Quer enriquecer e alcançar a independência financeira rapidamente? Então memorize este mantra: O que importa é o aporte. Só o aporte importa.

Conclusão

O dinheiro é verde para todos, independente da sua origem. Este é o mindset de quem considera enriquecer de maneira inteligente, aportando e investindo a diferença e buscando sempre acumular para atingir a independência financeira na vida.

Este post foi inspirado, em parte, pelo blog da Belle que está trabalhando de Au Pair nos EUA, e me inspirou a pensar neste assunto sobre a natureza do dinheiro.


E vocês, como veem o dinheiro na vida de vocês? Consideram que o dinheiro muda de valor dependendo da fonte dele? Comentem aí.

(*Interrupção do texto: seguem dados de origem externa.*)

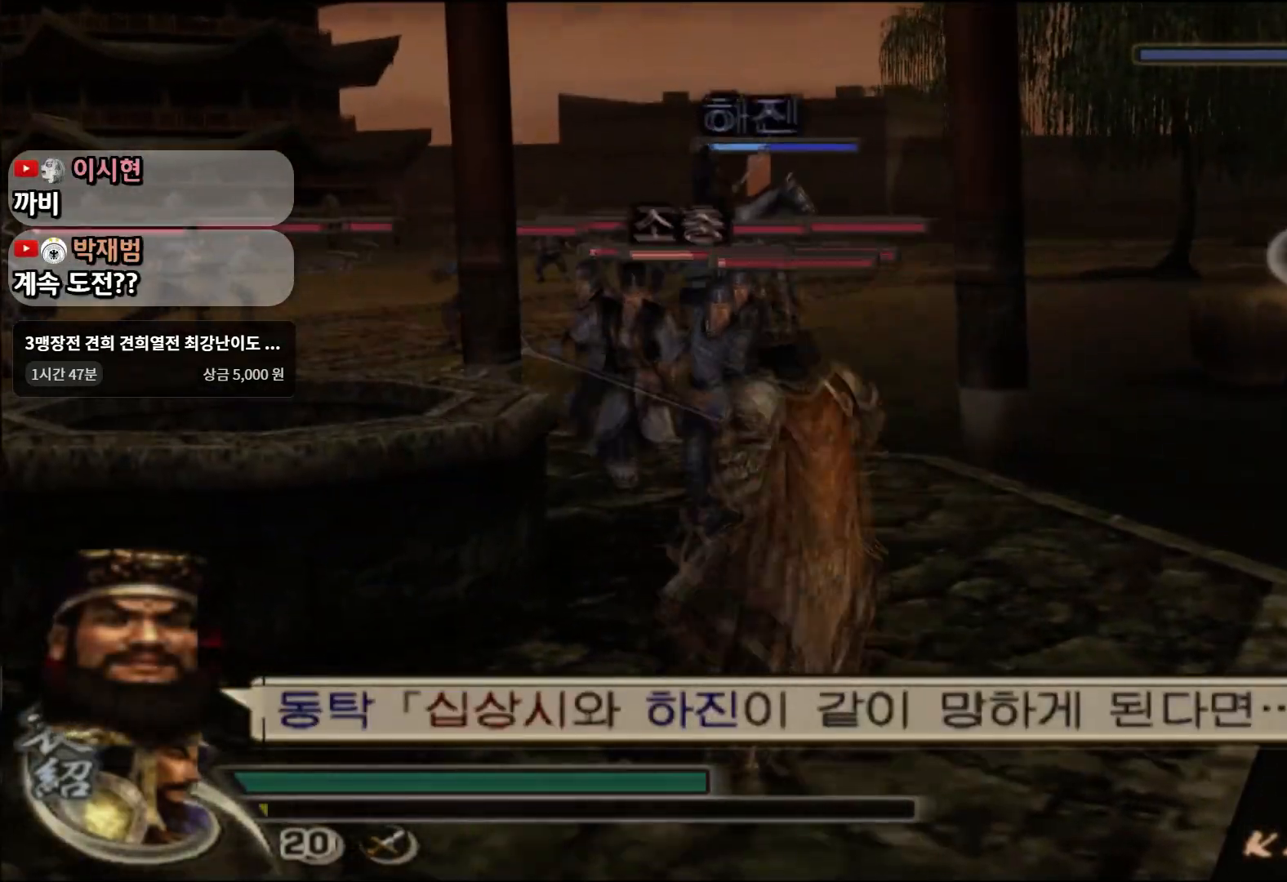
{"buttons": [], "left_stick": "up-left", "right_stick": "center", "events": [[67, "SQUARE", "down"], [167, "SQUARE", "up"], [217, "SQUARE", "down"], [300, "SQUARE", "up"], [367, "SQUARE", "down"], [367, "left_stick", "up-left"], [484, "SQUARE", "up"]]}
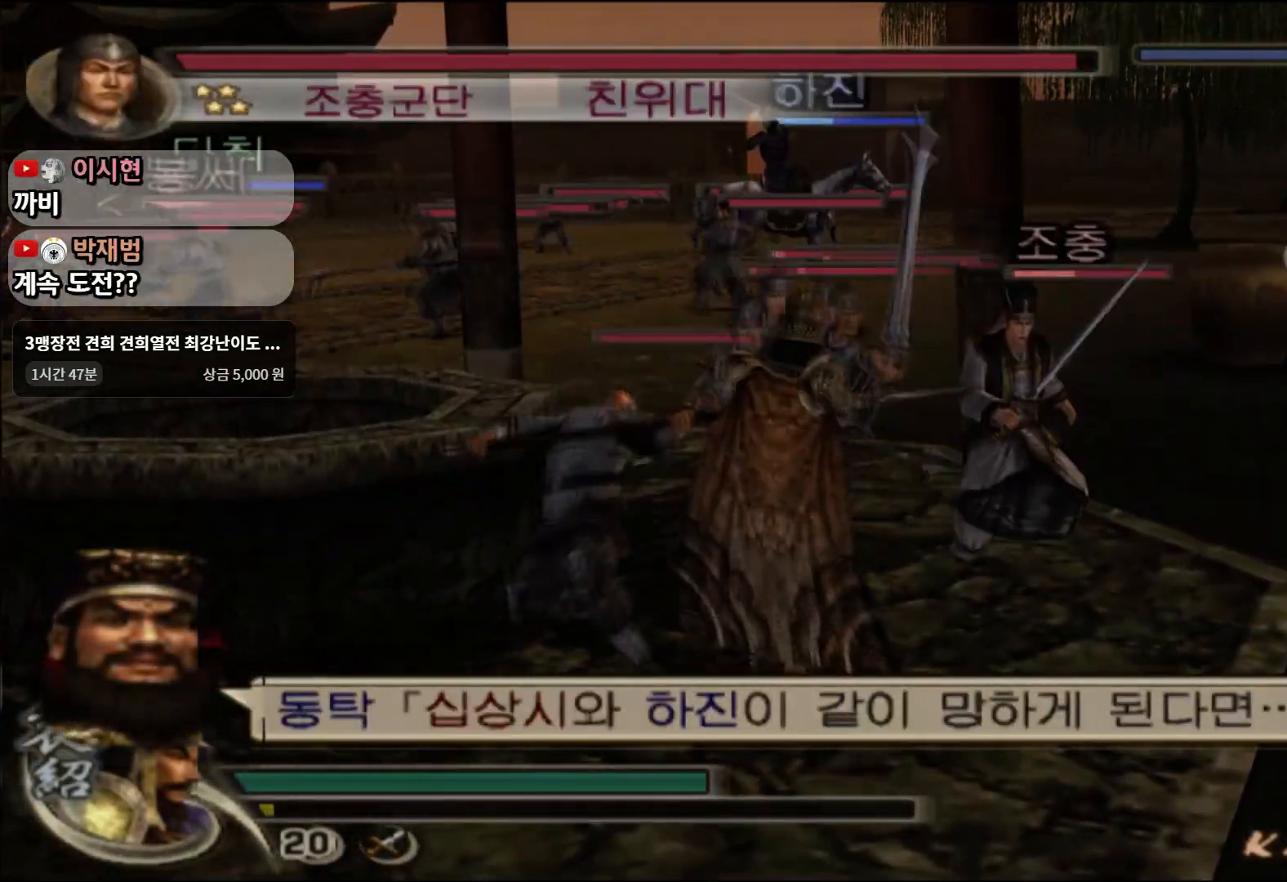
{"buttons": ["L1"], "left_stick": "center", "right_stick": "center", "events": [[84, "SQUARE", "down"], [101, "L1", "down"], [101, "SQUARE", "up"], [101, "left_stick", "center"]]}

Abraços e seguimos em frente!

Pinguim Investidor

13 comentários sobre “O dinheiro é igualmente verde para todos

  1. Oi Pinguim, texto inspirador! As pessoas reclamam, porque é muito mais fácil reclamar, do que fazer algo para mudar. Enquanto reclamam do chefe, do emprego, do salário, não precisam mudar nada. E aí vem aquela velha frase do Mark Twain: “Poucas pessoas toleram a riqueza. Dos outros, eu quero dizer.”